Sheriff Brindell Wilkins was suspended in September after he was indicted on two counts of obstruction of justice. Wilkins is accused of urging someone in 2014 to kill a deputy he thought was about to expose his alleged use of racially offensive language.

Shortly after Wilkins was charged, state and federal investigators began looking into the operations of the sheriff's office drug unit. FBI and State Bureau of Investigation agents are tracking money seized and used by sheriff's investigators in drug cases.

The SBI seized the "special funds expenditure ledger" from the sheriff's office narcotics unit in September as part of "an investigation into alleged financial malfeasance" by Wilkins and his drug officers, according to an application for a warrant to examine the ledger.

District Attorney Mike Waters told SBI investigators that his office had to drop charges in more than 100 cases in 2017 because the drug unit didn't document any of its interactions with a frequent informant, including any agreements with him, how much he was paid or who was to be targeted in undercover drugs buys.

The application for the warrant states that Waters continued to have concerns about the operations of the drug unit, noting a probation officer told him that a woman on probation had said drug officers had double-crossed her.

Investigators spoke with the probation officer last March, who confirmed that the woman said she had been forced to become an informant or face arrest. After she worked on four undercover drug buys – her father had to drive her because she didn't have a license – she was arrested by the drug unit, and her arrest report noted "ample time was given to provide the promised assistance, but she did not, even after being contacted repeatedly," according to the warrant application.

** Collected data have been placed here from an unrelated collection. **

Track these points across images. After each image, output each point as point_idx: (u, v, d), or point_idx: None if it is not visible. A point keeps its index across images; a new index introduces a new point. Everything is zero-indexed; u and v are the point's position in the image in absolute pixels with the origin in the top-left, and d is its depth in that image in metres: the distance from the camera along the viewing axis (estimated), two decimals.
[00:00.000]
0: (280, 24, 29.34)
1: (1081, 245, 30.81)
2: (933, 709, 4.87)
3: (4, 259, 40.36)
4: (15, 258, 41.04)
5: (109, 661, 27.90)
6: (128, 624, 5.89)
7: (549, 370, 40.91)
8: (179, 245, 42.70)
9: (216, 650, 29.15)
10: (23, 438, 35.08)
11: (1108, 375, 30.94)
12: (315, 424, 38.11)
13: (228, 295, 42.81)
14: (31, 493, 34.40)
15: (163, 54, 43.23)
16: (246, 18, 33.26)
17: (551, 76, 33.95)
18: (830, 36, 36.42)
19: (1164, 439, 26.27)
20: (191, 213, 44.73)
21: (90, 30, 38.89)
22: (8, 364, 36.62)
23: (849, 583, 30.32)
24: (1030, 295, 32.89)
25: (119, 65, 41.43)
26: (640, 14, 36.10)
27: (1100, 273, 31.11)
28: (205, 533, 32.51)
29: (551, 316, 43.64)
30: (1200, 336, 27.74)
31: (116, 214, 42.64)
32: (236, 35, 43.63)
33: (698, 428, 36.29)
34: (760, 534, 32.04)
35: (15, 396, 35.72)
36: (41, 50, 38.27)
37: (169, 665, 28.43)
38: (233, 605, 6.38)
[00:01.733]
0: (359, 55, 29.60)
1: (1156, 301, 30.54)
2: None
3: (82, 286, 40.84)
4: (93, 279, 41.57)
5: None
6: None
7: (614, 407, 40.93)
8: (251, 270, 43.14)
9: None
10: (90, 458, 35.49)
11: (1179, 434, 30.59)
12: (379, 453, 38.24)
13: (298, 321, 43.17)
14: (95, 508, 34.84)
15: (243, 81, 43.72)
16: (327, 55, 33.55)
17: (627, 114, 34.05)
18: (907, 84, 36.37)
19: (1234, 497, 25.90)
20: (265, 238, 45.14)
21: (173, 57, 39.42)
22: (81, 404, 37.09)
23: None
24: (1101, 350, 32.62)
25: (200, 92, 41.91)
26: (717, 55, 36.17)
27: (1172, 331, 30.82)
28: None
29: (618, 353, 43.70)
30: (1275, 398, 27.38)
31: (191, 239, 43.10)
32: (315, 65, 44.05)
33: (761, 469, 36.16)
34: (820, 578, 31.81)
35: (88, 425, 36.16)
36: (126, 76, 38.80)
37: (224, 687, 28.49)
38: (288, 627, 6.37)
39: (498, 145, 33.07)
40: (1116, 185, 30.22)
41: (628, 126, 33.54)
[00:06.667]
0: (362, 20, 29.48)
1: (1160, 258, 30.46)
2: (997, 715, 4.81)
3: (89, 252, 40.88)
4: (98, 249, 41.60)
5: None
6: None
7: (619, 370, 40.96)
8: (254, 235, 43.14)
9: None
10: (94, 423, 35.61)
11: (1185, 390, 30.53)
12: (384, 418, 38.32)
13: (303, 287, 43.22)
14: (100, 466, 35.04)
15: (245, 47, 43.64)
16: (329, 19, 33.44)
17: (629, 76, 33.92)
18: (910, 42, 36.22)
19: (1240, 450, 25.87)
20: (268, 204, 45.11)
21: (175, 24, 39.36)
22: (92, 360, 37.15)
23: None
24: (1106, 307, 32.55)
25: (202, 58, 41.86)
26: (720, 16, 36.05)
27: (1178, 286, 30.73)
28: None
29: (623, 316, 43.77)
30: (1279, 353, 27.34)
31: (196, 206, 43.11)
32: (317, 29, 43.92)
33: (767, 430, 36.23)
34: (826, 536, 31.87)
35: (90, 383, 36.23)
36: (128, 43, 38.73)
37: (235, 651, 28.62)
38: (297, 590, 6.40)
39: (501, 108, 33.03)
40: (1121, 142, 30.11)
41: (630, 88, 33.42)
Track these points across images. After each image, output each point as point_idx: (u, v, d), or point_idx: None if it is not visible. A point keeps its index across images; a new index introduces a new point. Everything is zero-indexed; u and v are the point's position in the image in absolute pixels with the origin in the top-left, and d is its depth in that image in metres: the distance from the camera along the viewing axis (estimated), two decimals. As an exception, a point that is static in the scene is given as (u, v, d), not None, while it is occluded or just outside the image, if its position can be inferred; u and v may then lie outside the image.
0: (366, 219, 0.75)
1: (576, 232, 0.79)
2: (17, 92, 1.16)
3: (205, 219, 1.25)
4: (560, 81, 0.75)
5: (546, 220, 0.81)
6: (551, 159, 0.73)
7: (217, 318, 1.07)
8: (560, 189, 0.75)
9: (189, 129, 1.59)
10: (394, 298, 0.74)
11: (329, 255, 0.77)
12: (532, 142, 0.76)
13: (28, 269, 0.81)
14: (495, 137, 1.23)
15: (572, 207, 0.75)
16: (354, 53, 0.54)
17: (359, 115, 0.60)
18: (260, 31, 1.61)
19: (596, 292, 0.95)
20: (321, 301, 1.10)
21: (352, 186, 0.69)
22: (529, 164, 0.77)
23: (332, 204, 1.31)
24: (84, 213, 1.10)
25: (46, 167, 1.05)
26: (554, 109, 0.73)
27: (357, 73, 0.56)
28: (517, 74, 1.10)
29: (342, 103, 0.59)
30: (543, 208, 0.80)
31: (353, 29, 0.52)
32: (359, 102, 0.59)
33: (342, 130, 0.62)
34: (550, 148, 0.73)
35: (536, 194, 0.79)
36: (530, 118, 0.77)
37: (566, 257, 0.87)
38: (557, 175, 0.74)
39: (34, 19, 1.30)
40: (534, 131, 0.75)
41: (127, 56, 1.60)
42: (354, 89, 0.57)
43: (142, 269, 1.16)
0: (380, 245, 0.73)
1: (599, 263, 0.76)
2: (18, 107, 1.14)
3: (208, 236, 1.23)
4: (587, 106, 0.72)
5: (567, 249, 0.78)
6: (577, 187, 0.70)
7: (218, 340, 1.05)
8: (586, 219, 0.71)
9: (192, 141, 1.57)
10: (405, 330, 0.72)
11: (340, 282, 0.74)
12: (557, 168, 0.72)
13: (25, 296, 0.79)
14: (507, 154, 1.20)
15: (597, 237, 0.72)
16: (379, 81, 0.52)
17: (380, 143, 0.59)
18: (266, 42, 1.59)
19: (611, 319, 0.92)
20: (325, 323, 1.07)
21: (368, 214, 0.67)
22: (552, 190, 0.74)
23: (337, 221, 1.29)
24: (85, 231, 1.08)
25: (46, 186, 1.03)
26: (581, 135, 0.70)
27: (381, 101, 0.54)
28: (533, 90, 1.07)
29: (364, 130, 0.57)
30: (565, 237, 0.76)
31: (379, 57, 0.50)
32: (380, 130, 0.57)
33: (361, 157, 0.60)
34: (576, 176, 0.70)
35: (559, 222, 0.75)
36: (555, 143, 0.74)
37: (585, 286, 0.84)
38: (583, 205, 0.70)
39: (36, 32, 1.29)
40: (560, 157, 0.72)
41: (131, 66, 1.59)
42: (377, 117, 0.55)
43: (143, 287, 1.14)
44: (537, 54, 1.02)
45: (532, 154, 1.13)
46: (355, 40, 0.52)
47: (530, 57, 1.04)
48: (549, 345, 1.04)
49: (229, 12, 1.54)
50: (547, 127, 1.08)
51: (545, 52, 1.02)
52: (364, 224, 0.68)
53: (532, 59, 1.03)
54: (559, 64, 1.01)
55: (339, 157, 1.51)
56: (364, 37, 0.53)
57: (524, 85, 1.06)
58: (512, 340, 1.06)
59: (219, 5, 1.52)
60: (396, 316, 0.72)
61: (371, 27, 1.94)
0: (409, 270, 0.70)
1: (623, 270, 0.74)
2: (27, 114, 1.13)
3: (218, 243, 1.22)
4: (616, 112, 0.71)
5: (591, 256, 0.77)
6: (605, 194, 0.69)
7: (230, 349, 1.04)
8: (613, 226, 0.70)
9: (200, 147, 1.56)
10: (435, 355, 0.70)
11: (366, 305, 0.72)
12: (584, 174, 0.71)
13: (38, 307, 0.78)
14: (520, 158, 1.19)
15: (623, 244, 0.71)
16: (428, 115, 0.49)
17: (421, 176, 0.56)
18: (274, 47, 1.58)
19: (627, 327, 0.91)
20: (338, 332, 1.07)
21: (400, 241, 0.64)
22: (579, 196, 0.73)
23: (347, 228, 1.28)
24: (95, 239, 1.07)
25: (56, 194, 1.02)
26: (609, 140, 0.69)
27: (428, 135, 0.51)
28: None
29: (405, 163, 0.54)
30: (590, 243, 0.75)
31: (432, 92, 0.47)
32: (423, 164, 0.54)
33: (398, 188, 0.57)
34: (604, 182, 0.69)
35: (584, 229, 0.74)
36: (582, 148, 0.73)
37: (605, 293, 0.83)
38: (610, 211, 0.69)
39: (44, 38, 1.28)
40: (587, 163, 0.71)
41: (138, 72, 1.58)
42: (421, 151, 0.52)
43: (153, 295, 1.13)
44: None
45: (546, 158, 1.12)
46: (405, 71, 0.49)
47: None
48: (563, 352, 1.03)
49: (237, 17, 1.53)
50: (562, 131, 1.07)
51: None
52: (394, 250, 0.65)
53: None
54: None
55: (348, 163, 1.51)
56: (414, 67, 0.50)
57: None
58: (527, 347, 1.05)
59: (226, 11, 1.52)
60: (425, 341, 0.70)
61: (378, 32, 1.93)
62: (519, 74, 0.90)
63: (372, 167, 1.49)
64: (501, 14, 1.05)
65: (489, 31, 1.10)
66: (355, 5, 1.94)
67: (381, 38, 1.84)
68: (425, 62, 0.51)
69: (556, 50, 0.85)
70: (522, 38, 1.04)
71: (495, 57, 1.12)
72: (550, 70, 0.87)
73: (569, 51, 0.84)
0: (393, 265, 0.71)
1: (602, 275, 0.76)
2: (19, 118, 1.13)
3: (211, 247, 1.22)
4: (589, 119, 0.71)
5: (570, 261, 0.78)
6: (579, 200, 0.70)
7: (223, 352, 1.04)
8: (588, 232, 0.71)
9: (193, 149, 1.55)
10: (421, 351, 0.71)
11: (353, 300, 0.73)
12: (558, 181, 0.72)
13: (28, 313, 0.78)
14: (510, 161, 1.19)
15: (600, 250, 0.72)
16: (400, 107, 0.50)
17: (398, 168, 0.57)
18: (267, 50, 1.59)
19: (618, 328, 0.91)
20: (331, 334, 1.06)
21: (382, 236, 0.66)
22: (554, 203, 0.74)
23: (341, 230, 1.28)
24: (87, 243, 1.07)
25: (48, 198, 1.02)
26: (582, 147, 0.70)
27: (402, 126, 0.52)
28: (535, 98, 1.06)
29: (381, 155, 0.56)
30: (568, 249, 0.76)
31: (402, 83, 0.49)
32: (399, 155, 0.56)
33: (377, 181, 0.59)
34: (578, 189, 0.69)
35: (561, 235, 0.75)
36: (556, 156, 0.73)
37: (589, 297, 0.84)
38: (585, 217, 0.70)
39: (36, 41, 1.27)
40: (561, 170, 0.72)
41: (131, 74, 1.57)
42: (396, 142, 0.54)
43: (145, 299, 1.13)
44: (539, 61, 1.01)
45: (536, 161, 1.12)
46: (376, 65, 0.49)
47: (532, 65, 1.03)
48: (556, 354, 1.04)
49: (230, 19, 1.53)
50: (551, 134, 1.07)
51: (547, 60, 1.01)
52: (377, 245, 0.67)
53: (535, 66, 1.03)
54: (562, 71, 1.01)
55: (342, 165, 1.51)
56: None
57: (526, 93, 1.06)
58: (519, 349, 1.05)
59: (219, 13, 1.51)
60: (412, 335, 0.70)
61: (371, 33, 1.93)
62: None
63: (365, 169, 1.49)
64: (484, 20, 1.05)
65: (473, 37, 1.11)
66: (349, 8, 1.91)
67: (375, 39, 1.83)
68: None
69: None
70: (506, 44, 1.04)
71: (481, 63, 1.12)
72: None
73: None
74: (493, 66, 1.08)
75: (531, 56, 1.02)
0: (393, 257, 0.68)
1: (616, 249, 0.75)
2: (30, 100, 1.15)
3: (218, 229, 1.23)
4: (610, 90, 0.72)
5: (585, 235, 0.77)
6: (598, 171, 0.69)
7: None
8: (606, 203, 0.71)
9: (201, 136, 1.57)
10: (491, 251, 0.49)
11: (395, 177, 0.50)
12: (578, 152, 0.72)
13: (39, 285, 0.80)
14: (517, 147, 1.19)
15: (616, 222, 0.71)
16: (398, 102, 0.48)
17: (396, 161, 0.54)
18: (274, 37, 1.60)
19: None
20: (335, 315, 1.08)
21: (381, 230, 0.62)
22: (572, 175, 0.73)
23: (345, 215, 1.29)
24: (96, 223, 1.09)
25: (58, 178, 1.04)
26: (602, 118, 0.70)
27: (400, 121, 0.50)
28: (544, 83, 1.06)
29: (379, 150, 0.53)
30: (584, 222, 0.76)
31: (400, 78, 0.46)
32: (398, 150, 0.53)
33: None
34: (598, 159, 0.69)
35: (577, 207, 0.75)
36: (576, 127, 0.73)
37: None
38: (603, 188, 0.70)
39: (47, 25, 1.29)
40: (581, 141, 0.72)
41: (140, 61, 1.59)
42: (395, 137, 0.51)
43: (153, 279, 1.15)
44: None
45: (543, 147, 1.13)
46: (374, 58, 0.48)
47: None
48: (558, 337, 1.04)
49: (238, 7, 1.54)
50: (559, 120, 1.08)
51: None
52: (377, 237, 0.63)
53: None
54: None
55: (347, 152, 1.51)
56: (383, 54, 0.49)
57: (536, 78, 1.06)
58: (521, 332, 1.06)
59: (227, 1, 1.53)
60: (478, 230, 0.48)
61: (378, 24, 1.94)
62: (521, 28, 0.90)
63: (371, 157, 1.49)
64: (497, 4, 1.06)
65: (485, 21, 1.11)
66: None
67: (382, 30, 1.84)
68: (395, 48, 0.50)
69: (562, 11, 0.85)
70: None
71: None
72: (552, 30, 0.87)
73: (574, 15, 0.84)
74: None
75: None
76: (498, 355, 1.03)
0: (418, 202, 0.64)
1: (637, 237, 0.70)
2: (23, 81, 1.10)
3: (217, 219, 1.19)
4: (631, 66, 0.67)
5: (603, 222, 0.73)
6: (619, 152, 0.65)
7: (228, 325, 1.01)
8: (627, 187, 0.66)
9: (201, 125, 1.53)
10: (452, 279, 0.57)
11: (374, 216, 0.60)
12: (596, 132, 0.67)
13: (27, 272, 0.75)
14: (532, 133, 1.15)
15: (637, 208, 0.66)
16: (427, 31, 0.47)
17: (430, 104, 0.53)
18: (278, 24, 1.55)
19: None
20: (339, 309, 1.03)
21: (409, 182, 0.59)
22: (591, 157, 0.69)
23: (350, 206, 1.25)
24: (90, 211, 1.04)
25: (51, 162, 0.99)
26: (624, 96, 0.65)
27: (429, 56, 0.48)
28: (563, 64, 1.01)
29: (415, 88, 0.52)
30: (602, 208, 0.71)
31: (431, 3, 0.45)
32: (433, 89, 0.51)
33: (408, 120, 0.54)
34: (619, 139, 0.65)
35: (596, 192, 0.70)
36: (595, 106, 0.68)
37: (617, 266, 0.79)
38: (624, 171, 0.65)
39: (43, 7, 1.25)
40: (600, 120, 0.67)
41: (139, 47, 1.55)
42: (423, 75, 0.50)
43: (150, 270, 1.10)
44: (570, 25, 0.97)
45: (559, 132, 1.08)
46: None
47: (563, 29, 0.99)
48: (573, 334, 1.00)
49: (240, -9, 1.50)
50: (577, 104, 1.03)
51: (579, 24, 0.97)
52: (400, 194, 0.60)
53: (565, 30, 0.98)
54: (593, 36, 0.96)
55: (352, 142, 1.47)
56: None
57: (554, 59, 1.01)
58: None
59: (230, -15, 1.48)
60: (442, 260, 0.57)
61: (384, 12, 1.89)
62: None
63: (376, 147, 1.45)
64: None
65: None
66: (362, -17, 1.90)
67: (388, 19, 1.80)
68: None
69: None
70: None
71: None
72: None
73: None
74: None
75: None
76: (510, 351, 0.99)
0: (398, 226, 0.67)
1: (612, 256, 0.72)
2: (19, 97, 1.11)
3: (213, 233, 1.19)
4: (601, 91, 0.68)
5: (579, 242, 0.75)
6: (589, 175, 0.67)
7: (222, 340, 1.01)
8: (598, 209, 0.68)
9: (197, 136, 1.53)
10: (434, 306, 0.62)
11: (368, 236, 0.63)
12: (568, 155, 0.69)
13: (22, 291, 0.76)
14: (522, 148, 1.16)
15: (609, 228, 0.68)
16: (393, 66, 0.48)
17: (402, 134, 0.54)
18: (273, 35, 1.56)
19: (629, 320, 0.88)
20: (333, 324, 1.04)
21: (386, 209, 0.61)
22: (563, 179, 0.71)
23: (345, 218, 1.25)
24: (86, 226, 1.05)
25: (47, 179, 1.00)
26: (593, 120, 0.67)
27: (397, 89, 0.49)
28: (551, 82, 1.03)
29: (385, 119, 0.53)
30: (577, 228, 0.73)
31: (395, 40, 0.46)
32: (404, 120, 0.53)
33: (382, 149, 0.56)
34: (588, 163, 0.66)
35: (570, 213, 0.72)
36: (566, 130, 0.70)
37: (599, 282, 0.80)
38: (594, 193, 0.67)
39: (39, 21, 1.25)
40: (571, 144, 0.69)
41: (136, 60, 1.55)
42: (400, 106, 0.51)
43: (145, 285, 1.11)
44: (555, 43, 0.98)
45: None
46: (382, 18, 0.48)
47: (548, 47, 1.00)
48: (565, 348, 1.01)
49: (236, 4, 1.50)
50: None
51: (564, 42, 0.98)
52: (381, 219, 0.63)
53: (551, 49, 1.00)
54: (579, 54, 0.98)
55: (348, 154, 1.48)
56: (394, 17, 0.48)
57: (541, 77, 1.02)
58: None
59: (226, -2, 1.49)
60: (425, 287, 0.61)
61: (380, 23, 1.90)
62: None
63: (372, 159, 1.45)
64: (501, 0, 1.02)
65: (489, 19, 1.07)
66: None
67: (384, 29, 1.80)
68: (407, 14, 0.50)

Waters and the probation officer noted that it's illegal to use someone on probation as an informant, unless a judge approves of the deal. There were no records of any judge being consulted about the woman, and two drug investigators, Sgt. Chad Coffey and Cpl. Bryan Carey, both denied ever using a probationer an an informant.

Wilkins, who has denied any wrongdoing, agreed to step aside and be suspended with pay until the charges are resolved. County officials last month named Charles Noblin, an 18-year veteran of the Granville County Sheriff’s Office, as sheriff during Wilkins' suspension.